About the Bridging the Art Project
The Westmoreland Museum of American Art and the City of Greensburg have partnered on Bridging the Gap, a public art project to revitalize the North Main Street bridge that connects The Westmoreland to downtown Greensburg. Working with Pittsburgh’s Office of Public Art, an Artist Selection Panel, which was comprised of local residents, Museum staff, representatives of the City and PennDOT, considered dozens of artists for the commission. In the end, Janet Zweig was selected to design and create the public art project. Zweig has been working in the public art realm for over 23 years. Located in Brooklyn, New York, she has designed public art installations for the City of Milwaukee, St. Louis, Kansas City and New York. Locally, she has successfully collaborated with LaQuatra Bonci Associates Landscape Architecture to build a memorial in the lawn of Pittsburgh’s Mellon Park.
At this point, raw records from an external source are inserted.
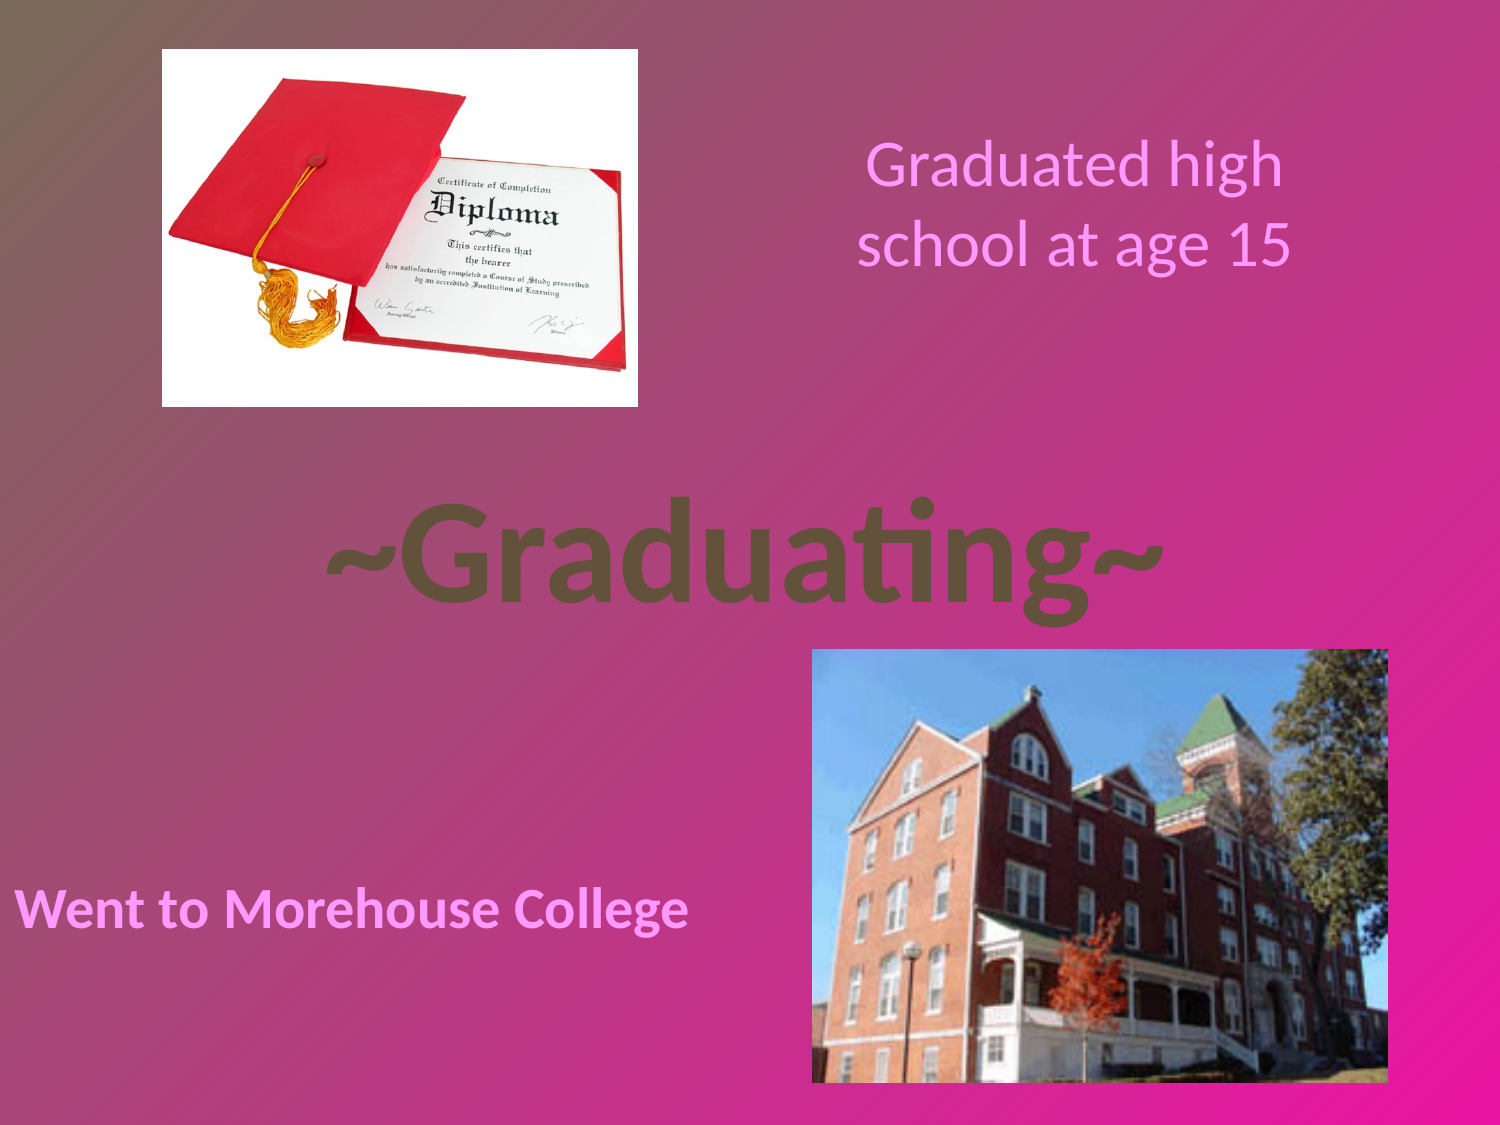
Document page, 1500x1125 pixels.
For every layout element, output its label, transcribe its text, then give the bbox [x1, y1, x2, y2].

text_box Went to Morehouse College [0, 862, 788, 948]
text_box ~Graduating~ [0, 445, 1497, 641]
picture [812, 649, 1388, 1083]
picture [162, 49, 638, 408]
text_box Graduated high school at age 15 [762, 112, 1388, 288]
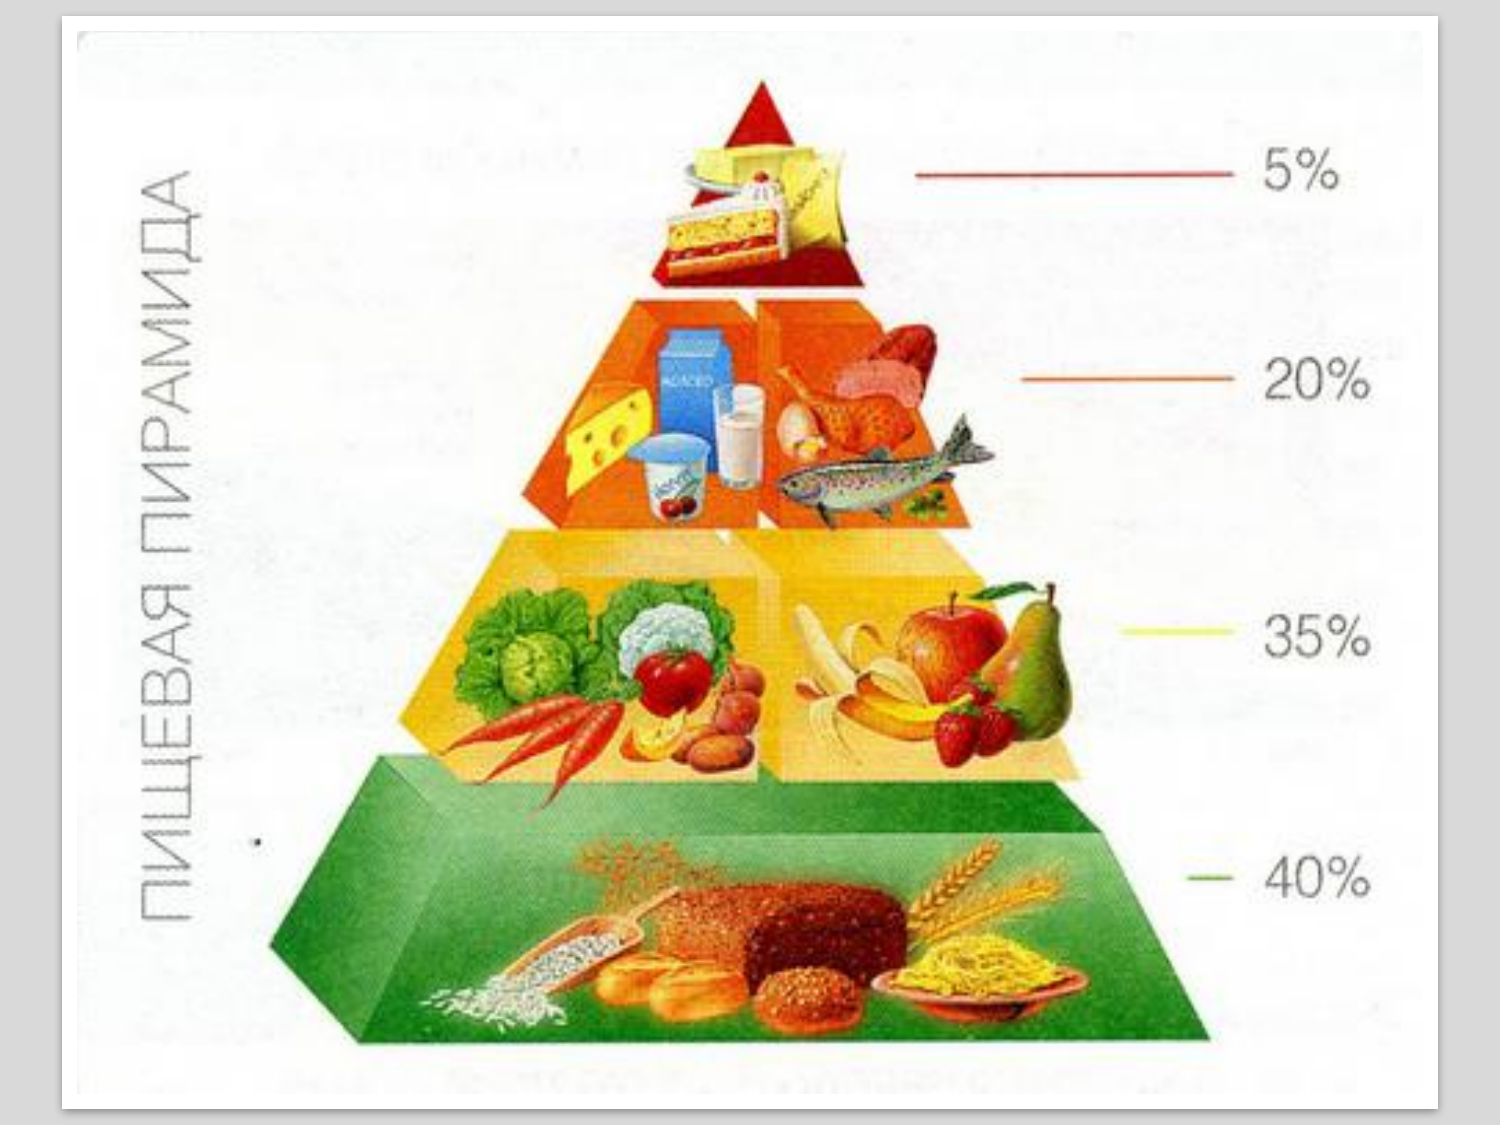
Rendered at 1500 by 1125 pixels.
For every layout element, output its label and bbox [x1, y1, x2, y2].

Ms. Zweig’s installation, Analog Scroll, utilizes both the east and west sides of the North Main Street bridge. When complete, a three-dimensional text extends the length of both sides of the bridge. The Museum will continue to commission writers from the western Pennsylvania area to produce poems or prose of a specific length for display on the bridge. As residents and visitors drive or walk across the bridge, they can read an installment of the text, making it an especially appealing site for repeat visits and inspiring curiosity of what will come next. The full text with author credits will be available on the Museum’s website. In 2018, Janet Zweig’s Analog Scroll was recognized by the Public Art Network (PAN) Advisory Council in their 2018 PAN Year in Review Trends and Themes: Site Responsive Projects.

Funding for the project was provided in part from a National Endowment for the Arts Our Town grant program award, The Heinz Endowments, Westmoreland County Tourism Grant Program, Community Foundation of Westmoreland County/Revitalizing Westmoreland, Rivers of Steel National Heritage Area, Carol R. Brown, The Tomahawk Hill Foundation and supporters of an Indiegogo campaign hosted by the Museum. Throughout the project, technical support has been provided by the Office of Public Art, Pittsburgh.